Most traditional Thai dishes include shrimp, beef, chicken, and pork. Morris was able to find vegan alternatives for all of these meals and others. He frequents vegan/vegetarian-friendly places like Chaingmai Cafe in Bangkok and Rasayana Raw Food Cafe.
Although he spent summers volunteering at Special Kids: Camp Ability camp with his mother, Morris didn’t initially intend on teaching formally. Yet, his family and friends always thought he was a natural at it, and helping others.
Morris currently teaches listening, speaking, and writing at a school in Samut Songkhram, just an hour south of Bangkok. “I always try to mirror the teachers that had the most influence in my life and incorporate my own style.”
For him, teaching was a way to exchange cultures and learn the Thai language. His favorite moments are spent with his students, and from the looks of his Facebook page, his students seem to truly love and appreciate Mr.
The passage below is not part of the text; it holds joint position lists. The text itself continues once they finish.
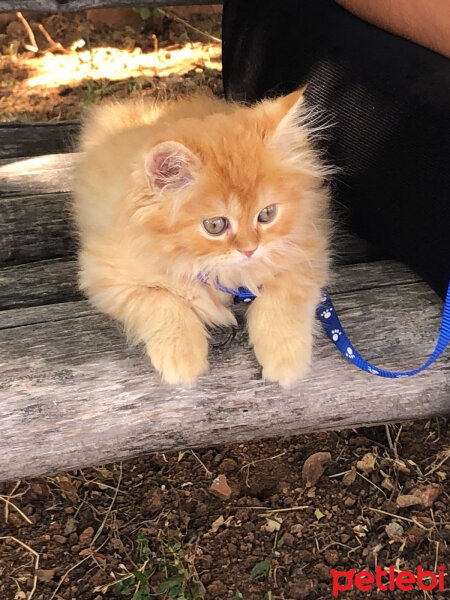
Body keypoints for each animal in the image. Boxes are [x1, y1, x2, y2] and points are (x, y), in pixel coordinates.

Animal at [71, 89, 330, 390]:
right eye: (215, 225)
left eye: (267, 214)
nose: (250, 249)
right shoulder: (103, 275)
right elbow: (163, 302)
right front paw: (182, 357)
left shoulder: (308, 250)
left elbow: (283, 301)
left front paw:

Morris and his attention to being there for them, whether that means simply listening or talking to the students about self-harm and suicidal thoughts.
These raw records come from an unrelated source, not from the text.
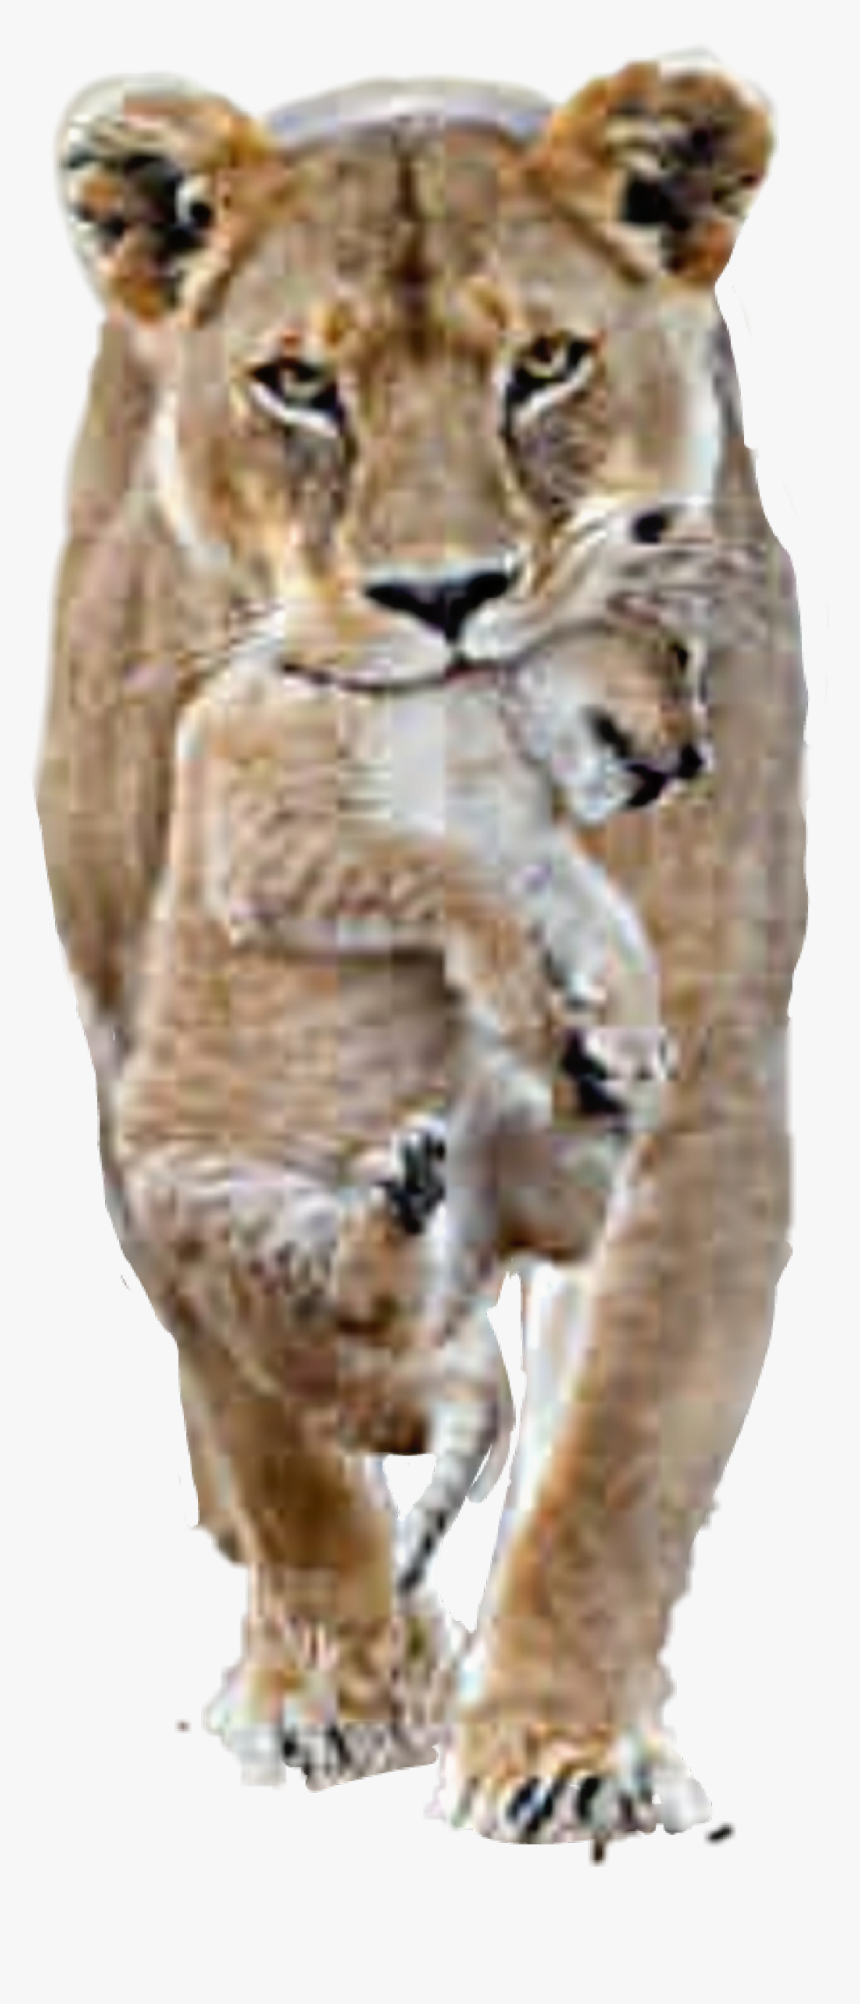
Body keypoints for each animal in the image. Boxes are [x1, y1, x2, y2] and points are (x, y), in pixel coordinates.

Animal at [36, 62, 802, 1828]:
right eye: (300, 384)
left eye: (547, 364)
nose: (444, 595)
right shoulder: (141, 1068)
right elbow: (270, 1427)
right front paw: (336, 1687)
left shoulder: (718, 1088)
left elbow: (625, 1441)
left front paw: (570, 1747)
“For me, teaching is an avenue to get settled into living here. I choose to teach to exchange culture, language, and learn the mindset of Thailand and the people here,” he said.
Last month, he was able to introduce his family to his new home in Thailand. They spent the day visiting iconic temples such as Wat Arun, Wat Pho, and backpacker hub Khao San Road. Then his family took a train ride to the ancient city of Ayutthaya and hit up the Samut Songkhram train market. Before ending their vacation, Morris and his family relaxed on the quiet island of Koh Mak.
In his spare time, you can catch Morris at the Erawan Waterfall, visiting wild monkeys at Khao Yai National Park, cooling off from the heat in the mountains of Chaing Mai, partying under a full moon on the island of Koh Chang, or whale shark diving at Koh Tao.